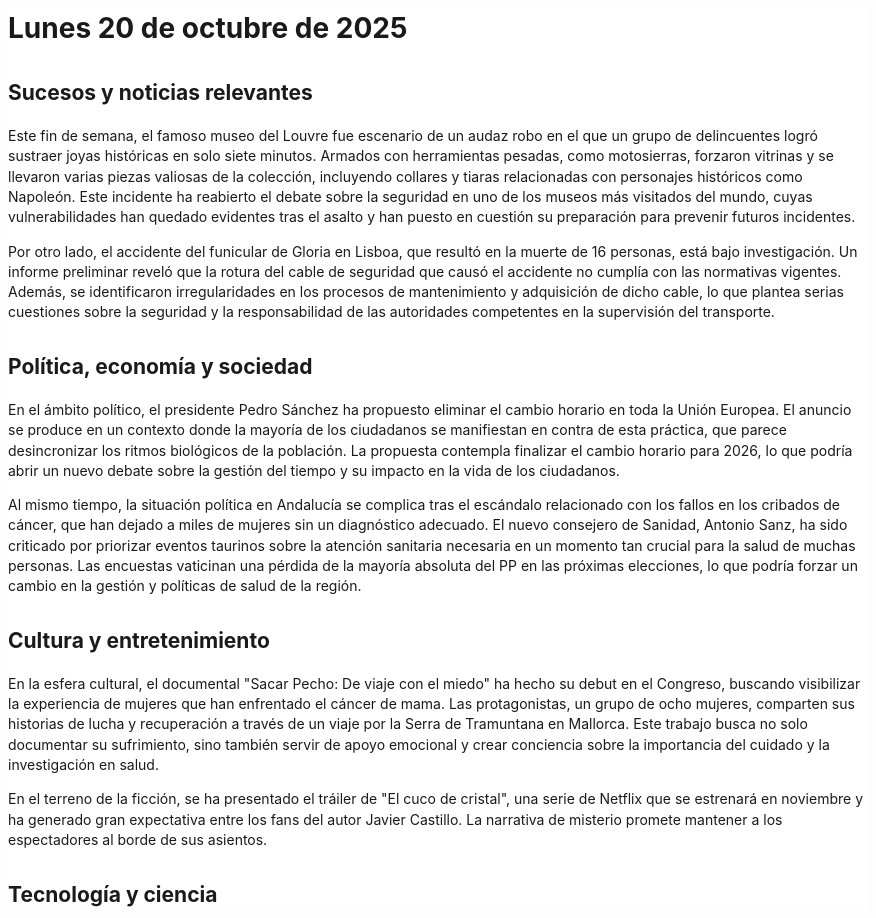 
# Lunes 20 de octubre de 2025

## Sucesos y noticias relevantes

Este fin de semana, el famoso museo del Louvre fue escenario de un audaz robo en el que un grupo de delincuentes logró sustraer joyas históricas en solo siete minutos. Armados con herramientas pesadas, como motosierras, forzaron vitrinas y se llevaron varias piezas valiosas de la colección, incluyendo collares y tiaras relacionadas con personajes históricos como Napoleón. Este incidente ha reabierto el debate sobre la seguridad en uno de los museos más visitados del mundo, cuyas vulnerabilidades han quedado evidentes tras el asalto y han puesto en cuestión su preparación para prevenir futuros incidentes.

Por otro lado, el accidente del funicular de Gloria en Lisboa, que resultó en la muerte de 16 personas, está bajo investigación. Un informe preliminar reveló que la rotura del cable de seguridad que causó el accidente no cumplía con las normativas vigentes. Además, se identificaron irregularidades en los procesos de mantenimiento y adquisición de dicho cable, lo que plantea serias cuestiones sobre la seguridad y la responsabilidad de las autoridades competentes en la supervisión del transporte.

## Política, economía y sociedad

En el ámbito político, el presidente Pedro Sánchez ha propuesto eliminar el cambio horario en toda la Unión Europea. El anuncio se produce en un contexto donde la mayoría de los ciudadanos se manifiestan en contra de esta práctica, que parece desincronizar los ritmos biológicos de la población. La propuesta contempla finalizar el cambio horario para 2026, lo que podría abrir un nuevo debate sobre la gestión del tiempo y su impacto en la vida de los ciudadanos.

Al mismo tiempo, la situación política en Andalucía se complica tras el escándalo relacionado con los fallos en los cribados de cáncer, que han dejado a miles de mujeres sin un diagnóstico adecuado. El nuevo consejero de Sanidad, Antonio Sanz, ha sido criticado por priorizar eventos taurinos sobre la atención sanitaria necesaria en un momento tan crucial para la salud de muchas personas. Las encuestas vaticinan una pérdida de la mayoría absoluta del PP en las próximas elecciones, lo que podría forzar un cambio en la gestión y políticas de salud de la región.

## Cultura y entretenimiento

En la esfera cultural, el documental &#34;Sacar Pecho: De viaje con el miedo&#34; ha hecho su debut en el Congreso, buscando visibilizar la experiencia de mujeres que han enfrentado el cáncer de mama. Las protagonistas, un grupo de ocho mujeres, comparten sus historias de lucha y recuperación a través de un viaje por la Serra de Tramuntana en Mallorca. Este trabajo busca no solo documentar su sufrimiento, sino también servir de apoyo emocional y crear conciencia sobre la importancia del cuidado y la investigación en salud.

En el terreno de la ficción, se ha presentado el tráiler de &#34;El cuco de cristal&#34;, una serie de Netflix que se estrenará en noviembre y ha generado gran expectativa entre los fans del autor Javier Castillo. La narrativa de misterio promete mantener a los espectadores al borde de sus asientos.

## Tecnología y ciencia
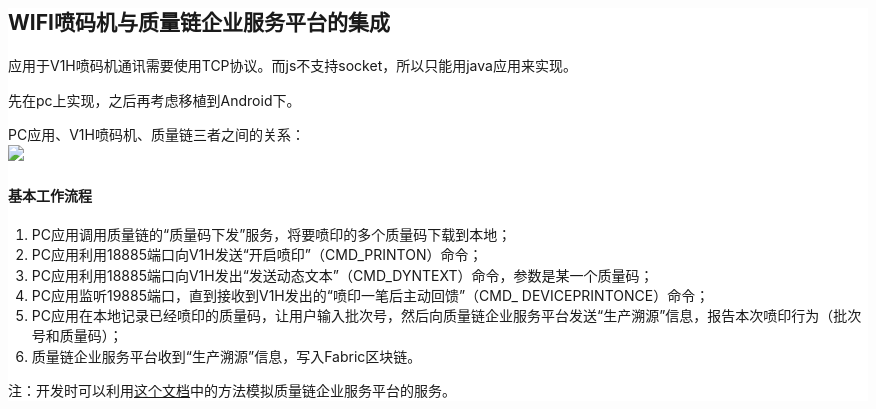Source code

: ## WIFI喷码机与质量链企业服务平台的集成
应用于V1H喷码机通讯需要使用TCP协议。而js不支持socket，所以只能用java应用来实现。

先在pc上实现，之后再考虑移植到Android下。

PC应用、V1H喷码机、质量链三者之间的关系：  
![](https://github.com/wbwangk/wbwangk.github.io/raw/master/Docs/V1H/V1H-WIFI-%E5%96%B7%E7%A0%81%E6%9C%BA.png)  

#### 基本工作流程
1. PC应用调用质量链的“质量码下发”服务，将要喷印的多个质量码下载到本地；  
2. PC应用利用18885端口向V1H发送“开启喷印”（CMD_PRINTON）命令；  
3. PC应用利用18885端口向V1H发出“发送动态文本”（CMD_DYNTEXT）命令，参数是某一个质量码；  
4. PC应用监听19885端口，直到接收到V1H发出的“喷印一笔后主动回馈”（CMD_ DEVICEPRINTONCE）命令；  
5. PC应用在本地记录已经喷印的质量码，让用户输入批次号，然后向质量链企业服务平台发送“生产溯源”信息，报告本次喷印行为（批次号和质量码）；  
6. 质量链企业服务平台收到“生产溯源”信息，写入Fabric区块链。  

注：开发时可以利用[这个文档](https://github.com/wbwangk/wbwangk.github.io/wiki/HTTP%E6%A8%A1%E6%8B%9F)中的方法模拟质量链企业服务平台的服务。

^^^^

WORK TO BE COMPLETED »
In the entries above, find lines with "生产溯源" and copy each.

WRITTEN ANSWER »
5. PC应用在本地记录已经喷印的质量码，让用户输入批次号，然后向质量链企业服务平台发送“生产溯源”信息，报告本次喷印行为（批次号和质量码）；  
6. 质量链企业服务平台收到“生产溯源”信息，写入Fabric区块链。  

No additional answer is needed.